走到房门口就看见他穿着一身绸缎衣服直挺挺地躺着。床前的陶盆里堆满了纸灰,仍有火纸滋滋地吐着青烟。靠窗的火盆边围坐着七八个人。那戴着火车头帽子的人正给诸人安排事项。“猪肉称一百斤吧,不要膘太肥。鱼也买十五条,买那种直接做好的,回来笼上一蒸就行了。萝卜豆腐白菜杂七杂八的,都按十五桌子的用量去买。”
我似乎走了很久才走到了跟前,床上的人第一次穿了一身印满了铜钱图案的绸缎衣服,戴着一顶圆帽子,整个人显得鼓囊囊地,陌生极了。
“哦,小牛回来了,给你大烧纸”。那个戴着火车头帽子的人突然转过身。
已经很少有人叫我小牛了。少数人喊我的大名杨小凡。不管是叫小牛还是杨小凡,我都得一一应着。“快给你大烧纸小牛。”我犹豫的时候,戴火车头帽子的人已把不满的目光砸向我。“你大还一直念叨你呢,你媳妇怀上了吗?”我支支吾吾地,他是谁呢,我跪在地上寻思。“烟就抽五块钱一盒的红猴王,酒就喝十五块钱一瓶的红西凤。”我把点燃的火纸放在陶盆里,火纸哗哗地吐着青烟,那些烙在火纸上的银元印痕转眼间就被火焰吞没了。
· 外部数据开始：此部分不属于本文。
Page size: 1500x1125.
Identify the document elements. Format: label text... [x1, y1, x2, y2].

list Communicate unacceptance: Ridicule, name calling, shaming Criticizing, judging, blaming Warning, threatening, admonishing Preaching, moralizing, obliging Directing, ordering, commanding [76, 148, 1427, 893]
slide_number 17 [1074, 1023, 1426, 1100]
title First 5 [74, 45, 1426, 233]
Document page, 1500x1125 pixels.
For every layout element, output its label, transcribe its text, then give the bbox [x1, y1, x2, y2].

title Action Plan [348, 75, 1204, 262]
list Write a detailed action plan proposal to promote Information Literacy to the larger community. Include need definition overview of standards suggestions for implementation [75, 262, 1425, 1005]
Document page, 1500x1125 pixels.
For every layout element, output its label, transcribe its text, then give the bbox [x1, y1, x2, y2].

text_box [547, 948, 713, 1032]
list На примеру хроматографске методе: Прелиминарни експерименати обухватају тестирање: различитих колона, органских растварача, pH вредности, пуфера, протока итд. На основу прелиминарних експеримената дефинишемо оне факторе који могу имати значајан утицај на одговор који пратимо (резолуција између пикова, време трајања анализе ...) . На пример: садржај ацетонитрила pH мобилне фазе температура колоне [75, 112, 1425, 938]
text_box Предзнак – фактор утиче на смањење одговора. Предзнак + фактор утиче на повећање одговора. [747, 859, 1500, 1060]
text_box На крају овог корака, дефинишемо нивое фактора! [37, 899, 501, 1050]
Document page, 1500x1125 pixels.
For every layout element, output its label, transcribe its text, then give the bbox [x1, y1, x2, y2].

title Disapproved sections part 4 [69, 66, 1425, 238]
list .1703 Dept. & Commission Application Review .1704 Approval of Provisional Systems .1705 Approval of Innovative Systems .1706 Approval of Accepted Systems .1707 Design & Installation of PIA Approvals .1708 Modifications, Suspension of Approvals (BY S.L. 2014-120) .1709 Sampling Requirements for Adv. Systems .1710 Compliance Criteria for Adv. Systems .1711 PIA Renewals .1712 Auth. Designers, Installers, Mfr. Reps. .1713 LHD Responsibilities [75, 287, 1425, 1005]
“你大死没受罪,还指望今年到你西安过年呢。”戴火车头帽子的人站在我身后说:“前天我还和他下过方,下了十几次,都是他赢。平常都是我赢,他哪里赢得过我啊。你大说你要是能早点回来就好了。他要给你交代事呢。”“下方”是我大着迷的游戏。在地面画上横七竖八的交叉线,便成为五十六个棋眼的棋盘,以吃掉对方棋子数目,堵死对方棋眼分胜负。“你大以前下方臭得很,那天他像是有神仙帮忙,赢了我十八盘。你大那天高兴死了。”我站起来给他发了一支芙蓉王烟。他看着我手上金黄色的烟盒,吐掉了嘴上半截子烟说,你在西安混得好吧,听你大讲,你现在在政府工作,是领导身边的人,啥时候你带着省上领导来咱柳镇视察视察,让省上领导给我们修一座桥,乡亲们都跟着沾沾光。我支支吾吾地,一些烟尘钻进了眼睛里,它们用着猛力往里钻,我揉着眼,火车头帽子抓着我头上飘落的纸灰说,你也不要伤心,你大是个有福人,没受多少罪。不像崔老二,吃喝拉撒都在床上,瘫了好几年,最后身上爬满了蛆,硬是糟蹋死了。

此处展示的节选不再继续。